|Building intelligent systems for biology|
Our research group has been exploring the concept of serious games for several months now. Aside from providing nerdy entertainment, our games collect (and distribute) biological knowledge from broad audiences of players. The hypothesis underlying this work is that, by capturing knowledge in forms suitable for computation, these games make it possible to build more intelligent programs.
As one step in testing this general hypothesis, on Sept. 7, 2012, we released a game called ‘The Cure’. The objective of this game is to build a better (more intelligent) predictor of breast cancer survival time based on gene expression and copy number variation information from tumor samples. We selected this particular objective to align with the SAGE Breast Cancer Prognosis challenge.
In this game, available at http://genegames.org/cure/, the player competes with a computer opponent to select the highest scoring set of five genes from a board containing 25 different genes. The boards are assembled in advance to include genes judged statistically ‘interesting’ using the METABRIC dataset provided for the SAGE Challenge.
Below is a game in progress. I’m on the bottom and my opponent, Barney, is on the top. We alternate turns selecting a card (a gene) from the board and adding it to our hand. When we each complete a 5 card hand, the round finishes and whoever has the most points wins. Scores are determined by using training data to automatically infer and test decision tree classifiers that predict survival time. The trees can use both RNA expression and CNV data for the selected genes to infer predictive rules. The better the gene set performs in generating predictive decision trees, the higher the score. When the player defeats their opponent, they move on to play another board. (Multiple players play each board.)
|A game of the The Cure. Barney (the bad guy) is winning, I am looking at the CPB1 gene and, using the search feature, I have highlighted all genes that have the word cancer in any of their metadata in pink.|
As you can see to the right of the board, information from the Gene Ontology, RefSeq, and PubMed is provided through the game interface to aid players in selecting their genes. Players are also encouraged to make use of external knowledge sources (in addition to their own brains).
Promotion, players and play
|Games played at The Cure since launch|
As of last Friday, Oct. 26, 2012 we have had 214 people register and have recorded 3,954 total games (including training games). The player demographics have remained stable with about 40% PhDs, nearly 50% declaring knowledge of cancer biology, and about 50% stating that they are biologists.
Predicting breast cancer prognosis
The data collected from game play includes information about the players (education, knowledge of cancer, profession) and the complete history of the genes that each player selects for each board that they play. While we are still considering methods for making use of this data (such as the Human Guided Forest), we used the following protocol to build a predictor to submit to the SAGE challenge.
- Filter out games from players that indicated no knowledge of cancer biology.
- Rank each gene according to the ratio of the number of times that it was selected by different players to the number of times that it appeared in any played game.
- Select the top 20 genes according to this ranking.
- Insert this 20 gene ‘signature’ into the ‘Attractor Metagene’ algorithm that has dominated the SAGE challenge. To do this, we kept all of the code related to the use of clinical variables unchanged, but replaced the genes selected by the Attractor team with the genes selected by our game players.
The predictor generated with this protocol scored 69% correct on survival concordance index on the Sage challenge test dataset, just 3% behind the best submitted predictor and significantly above the median of hundreds of submitted models. (You can see the ranked results on the challenge leaderboard – search for team HIVE – and, with a free registration, you can inspect the model directly within the Synapse system operated by SAGE.)
In experiments conducted within the training dataset, we were able to consistently generate decision tree predictors of 10-year survival with an accuracy of 65% in 10-fold cross-validation using only genomic data (no clinical information). This was substantially better than classifiers produced using randomly selected genes (55%).

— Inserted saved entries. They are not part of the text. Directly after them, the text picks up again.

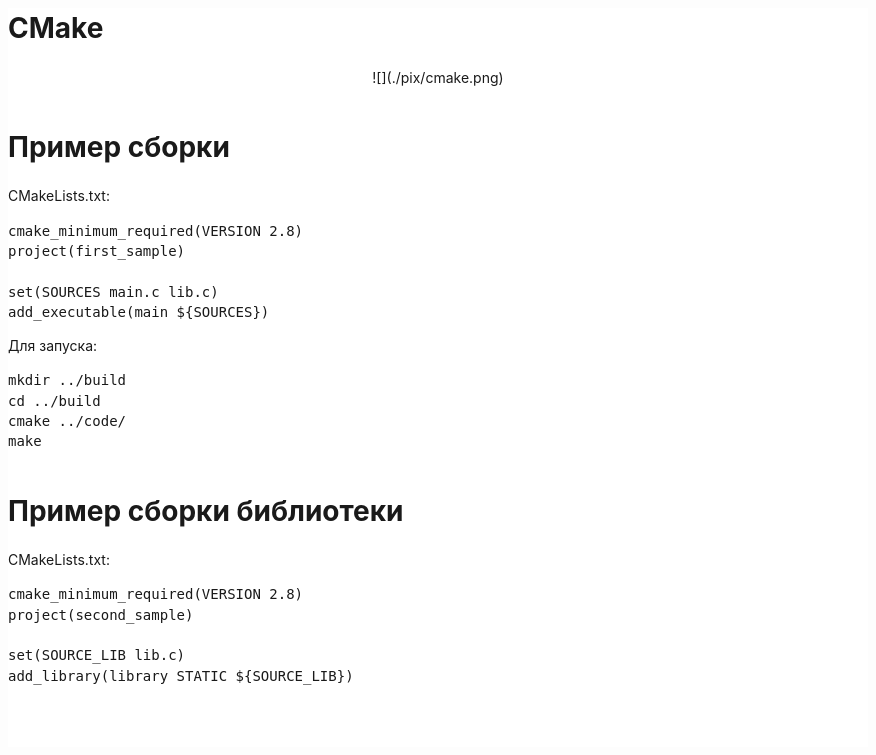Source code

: # CMake

<center>![](./pix/cmake.png)</center>

# Пример сборки

CMakeLists.txt:

<pre>
cmake_minimum_required(VERSION 2.8)  
project(first_sample)

set(SOURCES main.c lib.c)
add_executable(main ${SOURCES})
</pre>

Для запуска:

<pre>
mkdir ../build
cd ../build
cmake ../code/
make
</pre>

# Пример сборки библиотеки

CMakeLists.txt:

<pre>
cmake_minimum_required(VERSION 2.8)
project(second_sample)

set(SOURCE_LIB lib.c)
add_library(library STATIC ${SOURCE_LIB})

Using an exhaustive search through the top 10 genes, we found 10 different unique gene combinations that, when aggregated, produced statistically significant (FDR < 0.05) indicators of survival within: (1) the training dataset used in the game, (2) a validation cohort from the same study, and (3) an independent validation set from a completely different study.

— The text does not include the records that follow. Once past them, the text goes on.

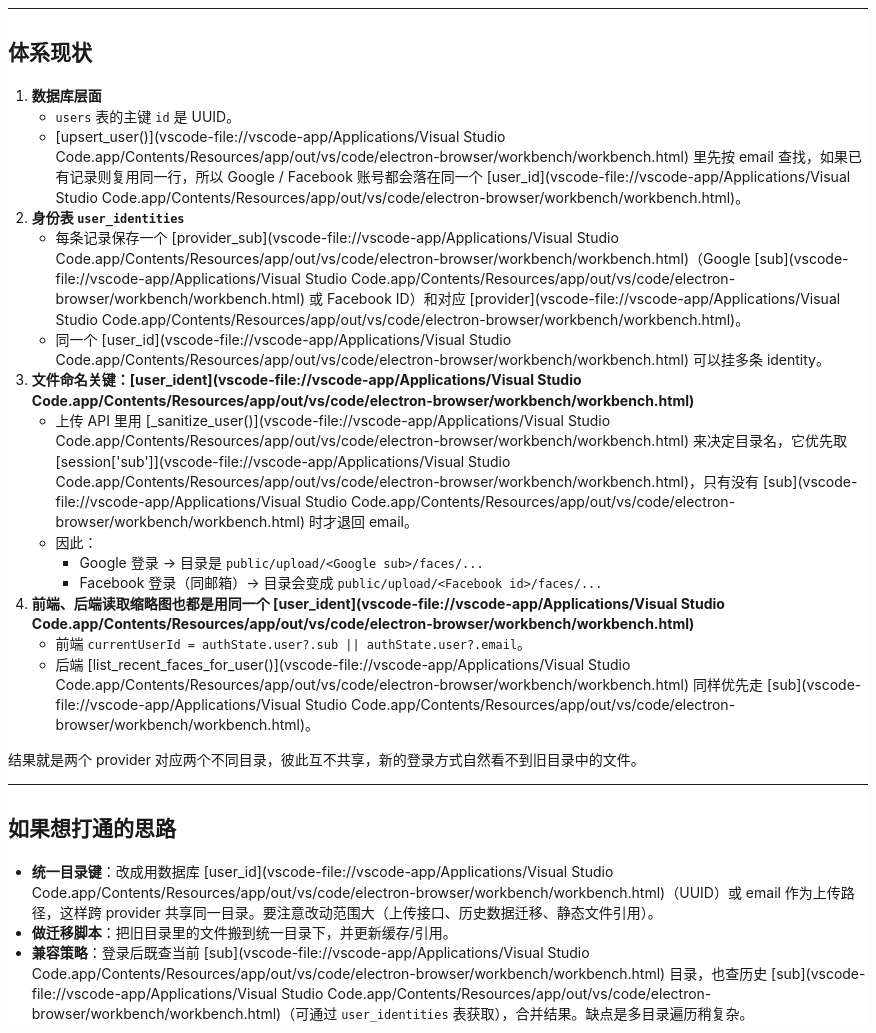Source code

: ------

## 体系现状

1. **数据库层面**
   - `users` 表的主键 `id` 是 UUID。
   - [upsert_user()](vscode-file://vscode-app/Applications/Visual Studio Code.app/Contents/Resources/app/out/vs/code/electron-browser/workbench/workbench.html) 里先按 email 查找，如果已有记录则复用同一行，所以 Google / Facebook 账号都会落在同一个 [user_id](vscode-file://vscode-app/Applications/Visual Studio Code.app/Contents/Resources/app/out/vs/code/electron-browser/workbench/workbench.html)。
2. **身份表 `user_identities`**
   - 每条记录保存一个 [provider_sub](vscode-file://vscode-app/Applications/Visual Studio Code.app/Contents/Resources/app/out/vs/code/electron-browser/workbench/workbench.html)（Google [sub](vscode-file://vscode-app/Applications/Visual Studio Code.app/Contents/Resources/app/out/vs/code/electron-browser/workbench/workbench.html) 或 Facebook ID）和对应 [provider](vscode-file://vscode-app/Applications/Visual Studio Code.app/Contents/Resources/app/out/vs/code/electron-browser/workbench/workbench.html)。
   - 同一个 [user_id](vscode-file://vscode-app/Applications/Visual Studio Code.app/Contents/Resources/app/out/vs/code/electron-browser/workbench/workbench.html) 可以挂多条 identity。
3. **文件命名关键：[user_ident](vscode-file://vscode-app/Applications/Visual Studio Code.app/Contents/Resources/app/out/vs/code/electron-browser/workbench/workbench.html)**
   - 上传 API 里用 [_sanitize_user()](vscode-file://vscode-app/Applications/Visual Studio Code.app/Contents/Resources/app/out/vs/code/electron-browser/workbench/workbench.html) 来决定目录名，它优先取 [session['sub'\]](vscode-file://vscode-app/Applications/Visual Studio Code.app/Contents/Resources/app/out/vs/code/electron-browser/workbench/workbench.html)，只有没有 [sub](vscode-file://vscode-app/Applications/Visual Studio Code.app/Contents/Resources/app/out/vs/code/electron-browser/workbench/workbench.html) 时才退回 email。
   - 因此：
     - Google 登录 → 目录是 `public/upload/<Google sub>/faces/...`
     - Facebook 登录（同邮箱）→ 目录会变成 `public/upload/<Facebook id>/faces/...`
4. **前端、后端读取缩略图也都是用同一个 [user_ident](vscode-file://vscode-app/Applications/Visual Studio Code.app/Contents/Resources/app/out/vs/code/electron-browser/workbench/workbench.html)**
   - 前端 `currentUserId = authState.user?.sub || authState.user?.email`。
   - 后端 [list_recent_faces_for_user()](vscode-file://vscode-app/Applications/Visual Studio Code.app/Contents/Resources/app/out/vs/code/electron-browser/workbench/workbench.html) 同样优先走 [sub](vscode-file://vscode-app/Applications/Visual Studio Code.app/Contents/Resources/app/out/vs/code/electron-browser/workbench/workbench.html)。

结果就是两个 provider 对应两个不同目录，彼此互不共享，新的登录方式自然看不到旧目录中的文件。

------

## 如果想打通的思路

- **统一目录键**：改成用数据库 [user_id](vscode-file://vscode-app/Applications/Visual Studio Code.app/Contents/Resources/app/out/vs/code/electron-browser/workbench/workbench.html)（UUID）或 email 作为上传路径，这样跨 provider 共享同一目录。要注意改动范围大（上传接口、历史数据迁移、静态文件引用）。
- **做迁移脚本**：把旧目录里的文件搬到统一目录下，并更新缓存/引用。
- **兼容策略**：登录后既查当前 [sub](vscode-file://vscode-app/Applications/Visual Studio Code.app/Contents/Resources/app/out/vs/code/electron-browser/workbench/workbench.html) 目录，也查历史 [sub](vscode-file://vscode-app/Applications/Visual Studio Code.app/Contents/Resources/app/out/vs/code/electron-browser/workbench/workbench.html)（可通过 `user_identities` 表获取），合并结果。缺点是多目录遍历稍复杂。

|Final Results from METABRIC round of BCC challenge|
!! Update, the mode submitted using the The Cure data (Team HIVE) scored 0.70 on the official test dataset for the METABRIC round of this competition, putting it at #43 of of 171 submitted models !!
These early results from The Cure show clearly that biologists with knowledge that is relevant to cancer biology will play scientific games, and that combined with even basic analytical techniques, meaningful knowledge for inferring predictors of disease progression can be captured from their play. We suggest that this might open the door to a new form of ‘crowdsourcing’ that operates with much smaller, more specific crowds than are typically considered.
The data collected from the game so far is available as an SQL dump in our repository. This is the entire database used to drive and track the game with the exception of personal information such as email and IP addresses.
Thanks to Max Nanis, Salvatore Loguercio, Chunlei Wu, Ian Macleod and Andrew Su for all of your help making The Cure. Thanks in particular to Max who authored 99% of everything you see when you play the game.